Оценить:
 Рейтинг: 0

Мерцающие смыслы

<< 1 2 3 4 5 >>
На страницу:
3 из 5
Настройки чтения
Размер шрифта
Высота строк
Поля

– Вам плохо?

Мой вопрос повисает в страшноватой безответности, и я спрашиваю уже намного громче:

– Вам плохо?

И тут приоткрылись мутноватые голубые глазки, и я услышал сонный, слабый, но внятный голос:

– Нам хорошо.

Затянувшаяся зрелость

Ноябрь. Аллея оголённых почерневших дерев. Низкие тяжёлые облака. В парке сумрачно и дождливо. Высокий, прямой и крепкий седой мужчина, которому месяц тому назад исполнилось девяносто два года, остановившись, смотрит на эту унылую картину и, обращаясь к своему спутнику, с глубокой грустью признаётся: «Ты знаешь, я чувствую, что скоро уже надвинется старость».

Последний вокзальчик

Закоченелым мартовским вечером шёл я в больницу проведать умирающего. Передо мной темнела бугристая тропинка, а вокруг стыл пустынный разор заброшенной, присыпанной снегом стройки. Из земли торчали железобетонные обломки. Цементомешалки и ещё какие-то железные чудища цепенели в своём промороженном сне. У больничных стен валялись доски, запаршивевшие от сероватой смерзшейся грязи. Окна светились: за стеклами казённо звякали по казённым тарелкам алюминиевые ложки. В этом унылом позвякиванье слышалась непоправимая убогость.

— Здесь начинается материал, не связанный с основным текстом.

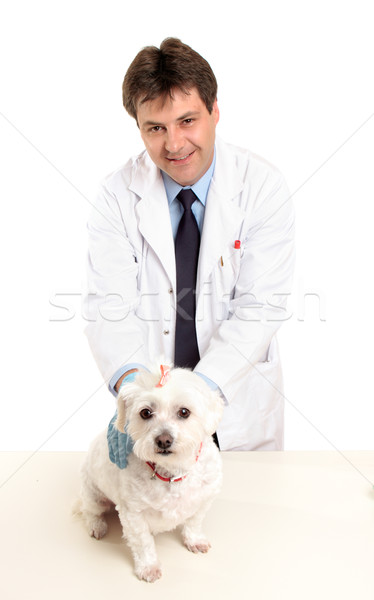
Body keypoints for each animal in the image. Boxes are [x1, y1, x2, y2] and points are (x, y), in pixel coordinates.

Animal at [75, 364, 224, 584]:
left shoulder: (204, 499)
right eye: (145, 412)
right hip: (94, 495)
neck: (172, 472)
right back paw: (97, 525)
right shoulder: (133, 515)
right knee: (90, 511)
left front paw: (194, 540)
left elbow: (194, 523)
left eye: (184, 412)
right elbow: (143, 543)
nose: (163, 440)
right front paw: (149, 567)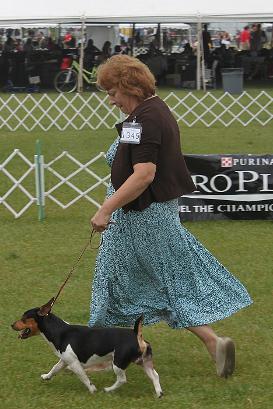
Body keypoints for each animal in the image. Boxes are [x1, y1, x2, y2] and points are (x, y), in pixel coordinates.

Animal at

Я вошёл. В раздевалке сгрудились поникшие пальто, безликие и безжизненные. По коридорам вяло слонялись одиночные больничные пижамы. Около десятка таких собралось перед телевизором. Они не сводили глаз с экрана: то было окно в недоступный рай. Мимо меня осторожно прошёл старик, бережно неся стакан горячей воды.

Вся больница привычно томилась в бессрочном ожидании, словно забытый в провинции вокзальчик, где поезда проходят изредка и непредсказуемо.

Мне думалось: «И такая вот бедненькая скука – всего лишь за какой-нибудь час, а, может, и за миг до исчезновения навсегда! И такой убогонький быт – всего лишь за один шаг до непоправимого, непостижимого, нескончаемого небытия!»

Стариковский визит

Один пенсионер собирался навестить своего сослуживца, ещё более старого, чем он сам. Год собирался, три собирался, а на двенадцатый выбрался.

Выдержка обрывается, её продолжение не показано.